TASK TO CARRY OUT: Starting with the line that contains "CONJUNTO MAYORAL" and going on through the line that contains "nicht direkt in", rewrite the material below as a numbered list, leaving out any blank lines.

□ □ □

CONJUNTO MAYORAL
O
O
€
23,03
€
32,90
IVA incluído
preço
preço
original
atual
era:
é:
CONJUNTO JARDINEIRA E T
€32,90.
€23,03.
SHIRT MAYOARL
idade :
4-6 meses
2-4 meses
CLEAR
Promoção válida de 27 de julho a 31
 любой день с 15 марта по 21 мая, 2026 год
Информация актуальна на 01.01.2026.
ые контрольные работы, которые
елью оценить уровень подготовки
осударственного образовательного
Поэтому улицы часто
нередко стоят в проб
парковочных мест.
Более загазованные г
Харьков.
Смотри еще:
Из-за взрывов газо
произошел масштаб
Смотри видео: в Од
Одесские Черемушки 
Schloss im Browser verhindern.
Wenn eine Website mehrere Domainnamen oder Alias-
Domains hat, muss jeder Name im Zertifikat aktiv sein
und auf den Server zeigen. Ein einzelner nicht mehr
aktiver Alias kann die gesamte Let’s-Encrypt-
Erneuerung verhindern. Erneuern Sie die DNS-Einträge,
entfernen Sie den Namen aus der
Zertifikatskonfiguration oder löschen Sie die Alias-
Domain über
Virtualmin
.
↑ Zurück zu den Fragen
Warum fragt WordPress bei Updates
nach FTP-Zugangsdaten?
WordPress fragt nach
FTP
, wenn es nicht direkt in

□ □ □

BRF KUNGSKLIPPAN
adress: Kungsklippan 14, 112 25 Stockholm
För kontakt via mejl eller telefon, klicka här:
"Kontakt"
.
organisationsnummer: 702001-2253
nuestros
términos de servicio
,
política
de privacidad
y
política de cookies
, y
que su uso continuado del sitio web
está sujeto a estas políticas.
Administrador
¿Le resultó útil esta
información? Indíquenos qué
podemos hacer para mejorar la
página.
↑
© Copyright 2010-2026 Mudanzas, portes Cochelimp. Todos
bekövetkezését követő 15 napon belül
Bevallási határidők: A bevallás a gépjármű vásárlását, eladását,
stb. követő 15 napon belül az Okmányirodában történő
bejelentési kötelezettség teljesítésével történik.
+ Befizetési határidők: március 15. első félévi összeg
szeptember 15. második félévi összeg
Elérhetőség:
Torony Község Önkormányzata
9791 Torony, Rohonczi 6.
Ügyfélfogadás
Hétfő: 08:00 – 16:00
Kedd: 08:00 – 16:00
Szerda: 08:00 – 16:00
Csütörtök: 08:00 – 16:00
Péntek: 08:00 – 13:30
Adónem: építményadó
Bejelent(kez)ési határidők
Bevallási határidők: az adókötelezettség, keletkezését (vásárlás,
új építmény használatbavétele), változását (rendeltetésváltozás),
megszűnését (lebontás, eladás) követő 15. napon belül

□ □ □

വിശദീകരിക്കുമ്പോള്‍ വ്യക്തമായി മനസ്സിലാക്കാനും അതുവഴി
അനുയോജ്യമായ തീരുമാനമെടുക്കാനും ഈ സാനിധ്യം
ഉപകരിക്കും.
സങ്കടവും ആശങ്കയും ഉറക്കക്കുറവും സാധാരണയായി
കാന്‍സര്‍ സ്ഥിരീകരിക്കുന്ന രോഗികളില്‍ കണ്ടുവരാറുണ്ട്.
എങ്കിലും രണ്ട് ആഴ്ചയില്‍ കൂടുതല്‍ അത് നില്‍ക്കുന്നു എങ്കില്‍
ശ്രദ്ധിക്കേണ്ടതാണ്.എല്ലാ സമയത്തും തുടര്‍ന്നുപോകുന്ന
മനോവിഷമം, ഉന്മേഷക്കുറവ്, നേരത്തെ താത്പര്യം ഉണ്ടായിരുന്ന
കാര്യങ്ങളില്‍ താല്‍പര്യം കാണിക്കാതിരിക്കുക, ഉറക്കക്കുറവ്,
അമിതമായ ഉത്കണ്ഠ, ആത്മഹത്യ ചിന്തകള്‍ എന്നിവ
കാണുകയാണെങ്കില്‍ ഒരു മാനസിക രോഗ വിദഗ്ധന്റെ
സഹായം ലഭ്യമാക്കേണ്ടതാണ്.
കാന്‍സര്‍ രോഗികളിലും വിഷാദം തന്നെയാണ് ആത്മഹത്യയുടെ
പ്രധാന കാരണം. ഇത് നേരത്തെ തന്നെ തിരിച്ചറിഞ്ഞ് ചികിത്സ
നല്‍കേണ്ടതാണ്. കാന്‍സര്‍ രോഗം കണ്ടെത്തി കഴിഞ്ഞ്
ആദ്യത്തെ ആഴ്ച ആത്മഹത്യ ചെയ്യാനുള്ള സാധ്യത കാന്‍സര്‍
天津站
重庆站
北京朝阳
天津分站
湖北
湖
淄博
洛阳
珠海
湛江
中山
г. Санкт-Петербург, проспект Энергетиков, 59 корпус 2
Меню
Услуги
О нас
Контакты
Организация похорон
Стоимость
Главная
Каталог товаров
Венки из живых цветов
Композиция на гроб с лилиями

□ □ □

WRITTEN SOLUTION:
1. CONJUNTO MAYORAL
2. O
3. O
4. €
5. 23,03
6. €
7. 32,90
8. IVA incluído
9. preço
10. preço
11. original
12. atual
13. era:
14. é:
15. CONJUNTO JARDINEIRA E T
16. €32,90.
17. €23,03.
18. SHIRT MAYOARL
19. idade :
20. 4-6 meses
21. 2-4 meses
22. CLEAR
23. Promoção válida de 27 de julho a 31
24.  любой день с 15 марта по 21 мая, 2026 год
25. Информация актуальна на 01.01.2026.
26. ые контрольные работы, которые
27. елью оценить уровень подготовки
28. осударственного образовательного
29. Поэтому улицы часто
30. нередко стоят в проб
31. парковочных мест.
32. Более загазованные г
33. Харьков.
34. Смотри еще:
35. Из-за взрывов газо
36. произошел масштаб
37. Смотри видео: в Од
38. Одесские Черемушки 
39. Schloss im Browser verhindern.
40. Wenn eine Website mehrere Domainnamen oder Alias-
41. Domains hat, muss jeder Name im Zertifikat aktiv sein
42. und auf den Server zeigen. Ein einzelner nicht mehr
43. aktiver Alias kann die gesamte Let’s-Encrypt-
44. Erneuerung verhindern. Erneuern Sie die DNS-Einträge,
45. entfernen Sie den Namen aus der
46. Zertifikatskonfiguration oder löschen Sie die Alias-
47. Domain über
48. Virtualmin
49. .
50. ↑ Zurück zu den Fragen
51. Warum fragt WordPress bei Updates
52. nach FTP-Zugangsdaten?
53. WordPress fragt nach
54. FTP
55. , wenn es nicht direkt in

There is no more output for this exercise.